PRAGUE (AP) — A Belarusian opposition leader has called for the creation of an international tribunal to investigate and prosecute crimes reportedly committed by the government and its longtime authoritarian leader, Alexander Lukashenko.
Sviatlana Tsikhanouskaya, the main opposition challenger to Lukashenko in last year's disputed presidential election in Belarus, spoke to the Czech Parliament’s upper house, the Senate, in Prague, on Wednesday.
“We cannot allow dictators to write history,” she said, also asking the Czech Republic to organize an international conference to deal with the current situation in her country.
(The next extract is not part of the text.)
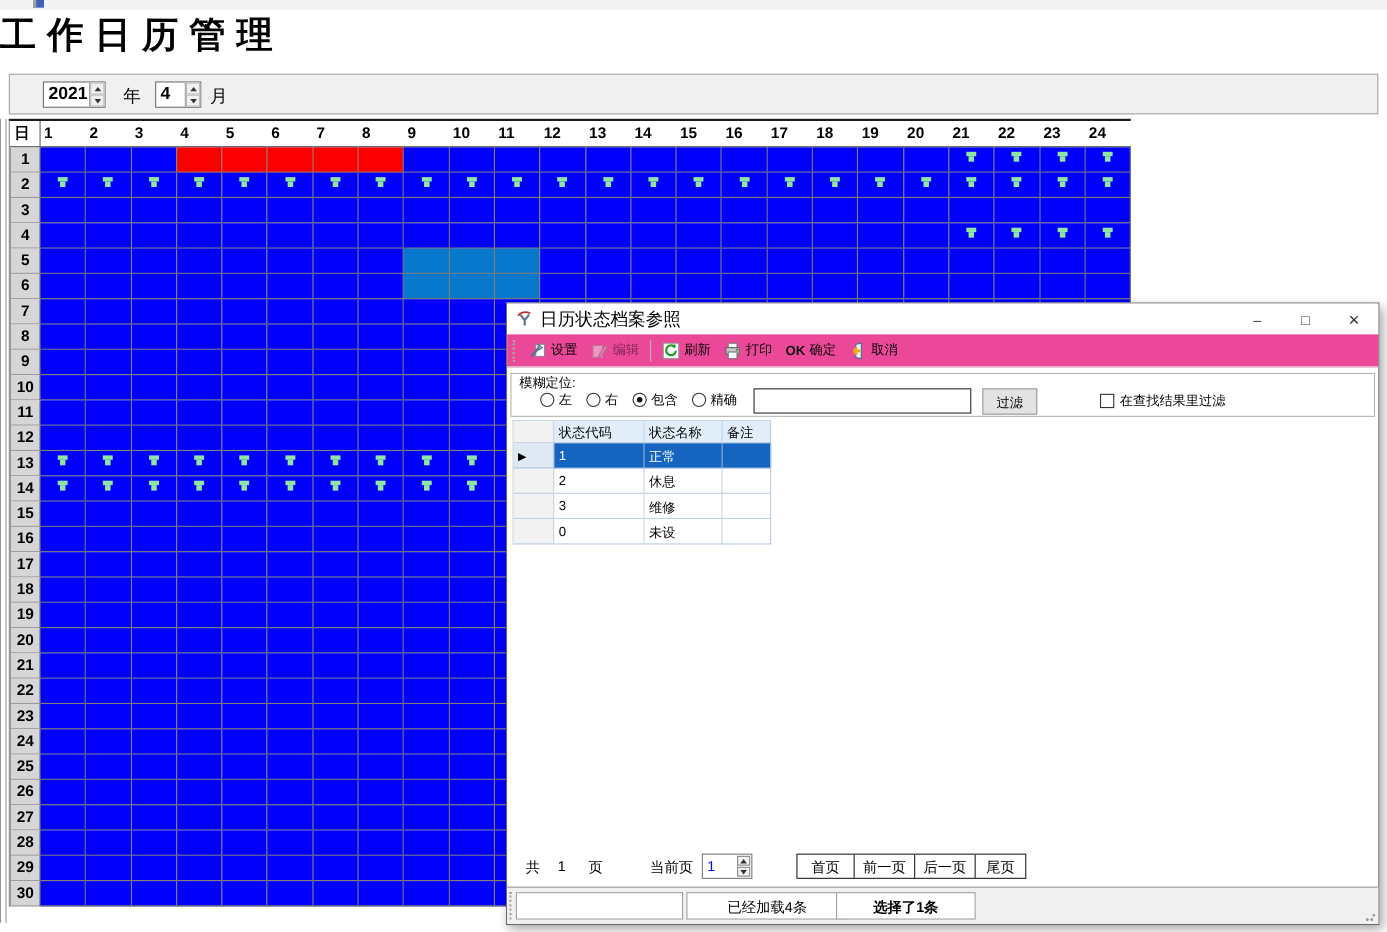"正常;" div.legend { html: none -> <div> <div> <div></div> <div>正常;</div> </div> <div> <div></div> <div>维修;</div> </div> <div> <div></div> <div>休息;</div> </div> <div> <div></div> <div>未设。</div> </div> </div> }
Lukashenko has faced months of protests fueled by his reelection to a sixth term in a vote last August that was widely seen as rigged. The Belarusian authorities have responded to demonstrations with a fierce crackdown that saw more than 35,000 people arrested and thousands beaten by police.
Tsikhanouskaya called the crackdown “a terror that our country as not experienced since the time of Stalinism.”
"The only solution to the crisis in Belarus can be free elections,” she said.
Tsikhanouskaya also called on European countries to impose more sanctions against the Belarusian government in Minsk, halt trade with Berarusian oil products and fertilizers and not to cooperate with the country’s state institutions and banks.
Belarus’ international isolation has only deepened since May 23, when Belarusian flight controllers told the crew of a Ryanair jet of an alleged bomb threat. They instructed them to land in Minsk, where journalist Raman Pratasevich was pulled off the plane by authorities and arrested.
"The terrorist nature of Lukashenko’s dictatorship now becomes evident to the whole world,” said Tsikhanouskaya, who received a standing ovation in the Senate.
Tsikhanouskaya was in Prague at the invitation of Senate speaker Milos Vystrcil. She is also met with President Milos Zeman and Prime Minister Andrej Babis.